#### READING PASSAGE
········

[idn] The purpose of IDN

Dave Crocker Sun, 01 Sep 2002 13:14:39 -0700

At 12:28 AM 9/1/2002 -0400, John C Klensin wrote:
>I believe that IDNA (and the supporting documents) are... a reasonably 
>well-understood solution to _some_ problem. I'm not sure I know what that 
>problem is, who cares about it, and whether it is important enough to 
>justify changes to the way the DNS works and is interpreted.

We should all be *very* worried that this major IETF effort has gone on for 
nearly 3 years, yet such a question can be seriously raised.  (Or rather, 
that such a question legitimately reflects a concern among serious 
participants, as it clearly does.)

This suggests strongly that the charter and the working group process 
adequately characterized *neither* the problem to solve nor the benefactors 
of the solution.

Here is my own effort at doing both:

IDN Scope and Goals
-------------------

1.  The set of characters available for use in domain names is problematic 
for large portions of the global Internet user population.  Many users do 
not use Latin characters *ever*.  Current technology standards permit them 
to use their local set of non-Latin characters for all their Internet 
activities, EXCEPT domain names!  Hence, the set of characters that can be 
used for domain names needs to be increased.

2.  The most immediate need is for support of this increased set of 
characters in email and web domain names.

3.  Domain names are used both by humans and by computers.  The human uses 
occur within free text and even non-computer contexts, such as business 
cards and advertising.  The human benefit of domain names, over such 
alternatives as numeric strings, is mnemonic salience.  The darn things are 
simply easier to remember, though not necessarily easy to guess.

4.  A long history of making changes to Internet infrastructure highly 
recommends finding a way to do this enhancement so that it a) does not 
disturb the installed base, b) interworks with that installed base, and c) 
permits incremental benefit when there is incremental adoption.

Hence, the immediate functional description of IDN is that users will be 
able to register and use non-Latin characters in domain names that are part 
of email and web addresses.  Further, the method of transmitting those 
characters, in the DNS protocol environment, needs to use a layered 
encoding scheme, along the lines of content-transfer-encoding for binary 
data in MIME.

>I know that the IDNA approach, with adequate definition of the characters 
>to be used, will permit internationalization of low-level identifiers.

That is excellent, because that is exactly what it is supposed to 
do.  After all that is what domain names are, albeit identifiers with some 
mnemonic qualities.

>  If that is all
>we care about, then there is a case to be made that it is
>actually more mechanism than is needed: if the same constrained
>processes are to be used to access a name that cause it to be
>created, than the subtle issues of character matching for
>different codepoints may not be relevant.

I really hate to ask this, but I am not even sure what you mean "character 
matching for
different codepoints", unless this is the Unicode equivalent to ASCII 
case-INsensitivity.

If my guess happens to be correct, I admit to continued ignorance about the 
reasonableness of having strings be case insensitive for non-Latin 
characters.  And this is one of those issues that, frankly, simply requires 
a decision.  While case insensitivity can be a Very Good Thing, we have 
plenty of examples of its absence being acceptable, even when it is quite 
inconvenient.

········

#### INFORMATION SHOWN

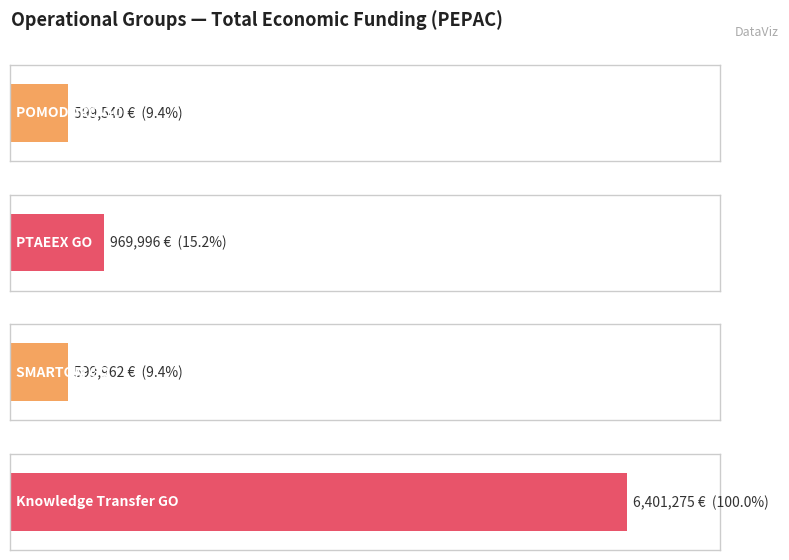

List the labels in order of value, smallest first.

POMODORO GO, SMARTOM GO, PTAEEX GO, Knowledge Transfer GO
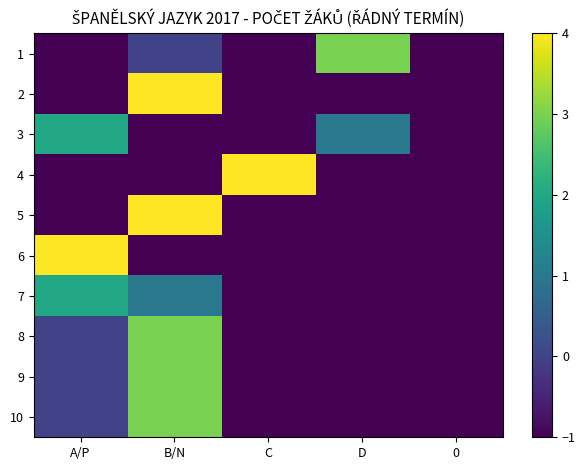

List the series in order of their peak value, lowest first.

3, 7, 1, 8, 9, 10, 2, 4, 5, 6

········

#### PROBLEM A
Answer these questions from the IDN post:
(i) For how long does the post say the IETF effort has gone on?
(ii) What does the post name as the most immediate need?
(iii) What does the post give as the human benefit of domain names over numeric strings?
#### PROBLEM B
In the IDN post, turn the paragraph beginning "A long history of making changes" into a short list that keeps its main facts.
#### PROBLEM C
In the IDN post, edit the part that opens with the words containing "Here is my own" and closes with "to be increased.", putting "worldwide" in place of "global".

#### EXPECTED OUTPUT A
(i) Nearly 3 years.
(ii) Support of the increased set of characters in email and web domain names.
(iii) Mnemonic salience.

#### EXPECTED OUTPUT B
A long history of changes to Internet infrastructure recommends doing this enhancement so that it:
- does not disturb the installed base
- interworks with that installed base
- permits incremental benefit with incremental adoption

#### EXPECTED OUTPUT C
Here is my own effort at doing both:

IDN Scope and Goals
-------------------

1.  The set of characters available for use in domain names is problematic 
for large portions of the worldwide Internet user population.  Many users do 
not use Latin characters *ever*.  Current technology standards permit them 
to use their local set of non-Latin characters for all their Internet 
activities, EXCEPT domain names!  Hence, the set of characters that can be 
used for domain names needs to be increased.